Courses in the natural sciences that explore important global issues through the lens of a specific discipline in the natural sciences. Each course focuses on a particular issue/challenge and course content assists students in understanding key disciplinary knowledge and approaches that provide insight into the issue. Students explore ways to productively think about and address the issue.

These courses help students increase their understanding of complex global issues, develop knowledge of a natural science as it relates to global issues, explore approaches to and solutions for global issues, develop skills and confidence in applying knowledge to complex issues, and improve writing and research skills. Global Challenges courses include students from a variety of disciplines, promoting interdisciplinary conversation and understanding. This course requires a major paper or project, as well as some kind of reflective assignment where students are asked to synthesize their overall learning as it relates to the global issue being studied. Community-based learning and/or field or laboratory research is encouraged but not required.

Sample Sections

Pick Your Poison: Toxicology

Faculty: Kristen Skogerboe

Virtually any chemical, even water, can be considered a “poison” at the right dose. Correspondingly, mankind faces a significant challenge to understand toxicology and to take the necessary personal and governmental actions to ensure long term global survival.
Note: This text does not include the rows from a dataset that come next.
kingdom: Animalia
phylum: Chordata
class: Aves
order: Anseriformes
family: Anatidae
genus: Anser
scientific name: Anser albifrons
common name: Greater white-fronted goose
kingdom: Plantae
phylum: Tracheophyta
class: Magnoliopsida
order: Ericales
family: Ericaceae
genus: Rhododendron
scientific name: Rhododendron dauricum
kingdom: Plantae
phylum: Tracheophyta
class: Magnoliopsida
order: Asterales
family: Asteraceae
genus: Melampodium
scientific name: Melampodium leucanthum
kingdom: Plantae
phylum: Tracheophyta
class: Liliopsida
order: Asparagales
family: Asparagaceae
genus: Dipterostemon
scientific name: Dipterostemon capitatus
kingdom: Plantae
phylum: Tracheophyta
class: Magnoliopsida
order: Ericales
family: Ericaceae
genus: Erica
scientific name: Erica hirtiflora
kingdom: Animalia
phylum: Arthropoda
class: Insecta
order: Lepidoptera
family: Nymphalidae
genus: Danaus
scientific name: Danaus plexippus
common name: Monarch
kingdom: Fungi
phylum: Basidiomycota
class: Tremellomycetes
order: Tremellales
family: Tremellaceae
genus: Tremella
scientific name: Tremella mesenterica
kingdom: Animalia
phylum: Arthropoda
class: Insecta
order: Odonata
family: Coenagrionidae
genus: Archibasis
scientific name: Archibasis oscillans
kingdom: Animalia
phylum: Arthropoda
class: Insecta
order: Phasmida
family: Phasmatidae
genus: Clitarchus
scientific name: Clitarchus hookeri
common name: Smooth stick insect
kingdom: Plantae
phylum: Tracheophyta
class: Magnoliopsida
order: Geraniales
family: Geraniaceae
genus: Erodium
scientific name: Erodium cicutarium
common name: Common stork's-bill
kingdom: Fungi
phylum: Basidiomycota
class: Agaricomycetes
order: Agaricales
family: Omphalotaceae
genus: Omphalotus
This course is focused on the global challenges created by poison exposure and is an exploration of the scientific principles and technical advances that are at the intersection of toxicology, medicine, environmental health, law, and ethics.

Arctic Environmental Change

Faculty: Lyn Gualtieri

In this course you will investigate the global implications of the changes in the Arctic’s physical environment. The course will address the global implications of the melting permafrost of the continental Arctic and the Arctic Ocean sea ice. There are ecological, environmental and political effects of an unfrozen Arctic. Although the Arctic is comprised of eight countries many more regions on the planet will be affected by the physical change to high latitude environments.

Cyber Security

Faculty: Eric Larson & James Obare

This course provides students a broad overview of cyber security and helps them gain a deep understanding of how cyber attaches have changed and would change civil liberties, laws, regulations, and international dialogues etc. Students will learn the nature of various types of cyber attacks and attackers that they might face in their everyday life, and explore basic security tools and techniques for defending themselves from cyber attacks.

The Big C: Cancer in the 21st Century

Faculty: Heather Brown

What is cancer, what causes it, and what can you do about it?  In this course, we will explore the basics of cancer biology, the link between genetics, environment, and cancer, and the many treatments for cancer.  Along the way, we will discuss issues surrounding environmental and social justice, and the impact of lifestyle on cancer risk.